I also need help setting this up.
Since the diamond's diagonal is along the direction of travel, the angle between the direction and the baseline is 135°.
The distance from 2nf base to dcf = 409-90√2
Now use the law of cosines to find the unknown distance:
d^2 = (409-90√2)^2 + 90^2 - 2(409-90√2)(90)cos 135°
d = 351.18 ft
Thank you!
To find the distance from first base to dead center field, we can use the Pythagorean theorem.
Step 1: Draw a diagram of the baseball diamond and the dead center field.
Step 2: Label the distance from home plate to first base as 90 feet.
Step 3: Label the distance from home plate to dead center field as 409 feet.
Step 4: Draw a right-angled triangle with one side representing the distance from first base to home plate (90 feet), another side representing the distance from home plate to dead center field (409 feet), and the hypotenuse representing the distance from first base to dead center field (which we want to find).
Step 5: Apply the Pythagorean theorem, which states that the square of the hypotenuse (c) is equal to the sum of the squares of the other two sides (a and b).

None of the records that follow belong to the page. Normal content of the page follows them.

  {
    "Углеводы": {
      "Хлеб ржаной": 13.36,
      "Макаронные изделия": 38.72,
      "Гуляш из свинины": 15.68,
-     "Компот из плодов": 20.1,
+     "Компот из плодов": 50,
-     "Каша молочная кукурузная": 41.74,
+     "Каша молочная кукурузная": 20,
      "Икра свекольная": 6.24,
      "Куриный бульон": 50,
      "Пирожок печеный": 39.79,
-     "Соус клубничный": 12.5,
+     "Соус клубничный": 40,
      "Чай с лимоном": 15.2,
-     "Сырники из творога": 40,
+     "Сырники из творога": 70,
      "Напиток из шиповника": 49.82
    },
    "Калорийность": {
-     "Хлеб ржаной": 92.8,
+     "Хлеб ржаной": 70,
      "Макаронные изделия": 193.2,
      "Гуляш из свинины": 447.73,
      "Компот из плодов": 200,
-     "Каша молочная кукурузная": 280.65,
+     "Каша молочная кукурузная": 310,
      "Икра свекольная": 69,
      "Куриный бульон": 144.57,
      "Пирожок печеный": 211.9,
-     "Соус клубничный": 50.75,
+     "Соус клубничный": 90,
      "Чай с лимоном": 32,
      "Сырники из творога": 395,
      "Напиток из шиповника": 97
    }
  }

In this case, a is 90 feet and b is 409 feet.
Step 6: Use the formula c^2 = a^2 + b^2 to find the square of the hypotenuse.
Step 7: Substitute the known values into the formula: (distance from first base to dead center field)^2 = (90 feet)^2 + (409 feet)^2.

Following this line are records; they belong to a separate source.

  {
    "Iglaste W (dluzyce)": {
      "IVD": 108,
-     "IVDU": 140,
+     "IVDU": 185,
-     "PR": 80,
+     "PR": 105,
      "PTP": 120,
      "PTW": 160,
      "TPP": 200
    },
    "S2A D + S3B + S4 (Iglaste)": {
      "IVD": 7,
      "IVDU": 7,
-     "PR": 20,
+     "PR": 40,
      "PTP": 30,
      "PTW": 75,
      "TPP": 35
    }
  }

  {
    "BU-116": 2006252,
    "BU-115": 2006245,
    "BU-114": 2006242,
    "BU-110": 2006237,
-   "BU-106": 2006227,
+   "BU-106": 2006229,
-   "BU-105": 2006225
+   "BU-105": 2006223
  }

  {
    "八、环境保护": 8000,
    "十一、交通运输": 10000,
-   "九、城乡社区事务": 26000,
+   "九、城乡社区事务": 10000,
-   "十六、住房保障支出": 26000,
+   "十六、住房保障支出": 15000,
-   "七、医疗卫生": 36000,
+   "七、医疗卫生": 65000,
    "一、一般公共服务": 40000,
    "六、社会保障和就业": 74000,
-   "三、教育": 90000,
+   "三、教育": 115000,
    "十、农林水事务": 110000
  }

Step 8: Calculate the squares and add them: (distance from first base to dead center field)^2 = 8100 feet^2 + 167281 feet^2.
Step 9: Simplify the equation: (distance from first base to dead center field)^2 = 175381 feet^2.
Step 10: Take the square root of both sides to find the distance from first base to dead center field.
Therefore, the distance from first base to dead center field is approximately sqrt(175381) feet.
To find the distance from first base to dead center field, we can use the Pythagorean theorem.
The Pythagorean theorem states that in a right triangle, the square of the length of the hypotenuse (the side opposite the right angle) is equal to the sum of the squares of the other two sides.
In this case, the distance from home plate to first base is given as 90 feet, and the distance from home plate to dead center field is 409 feet. We want to find the distance from first base to dead center field, which will be the hypotenuse of a right triangle.
Let's label the distance from home plate to first base as "a", the distance from home plate to dead center field as "c", and the distance from first base to dead center field as "b".
Using the Pythagorean theorem, we have the equation:
a^2 + b^2 = c^2
Substituting the given values, we have:
90^2 + b^2 = 409^2
Simplifying the equation:
8100 + b^2 = 167281
Now, we can solve for "b" by subtracting 8100 from both sides of the equation:
b^2 = 167281 - 8100
b^2 = 159181
To find the square root of both sides to solve for "b":
b = sqrt(159181)
Using a calculator, we find:
b ≈ 398.973 feet
Therefore, the distance from first base to dead center field is approximately 398.973 feet.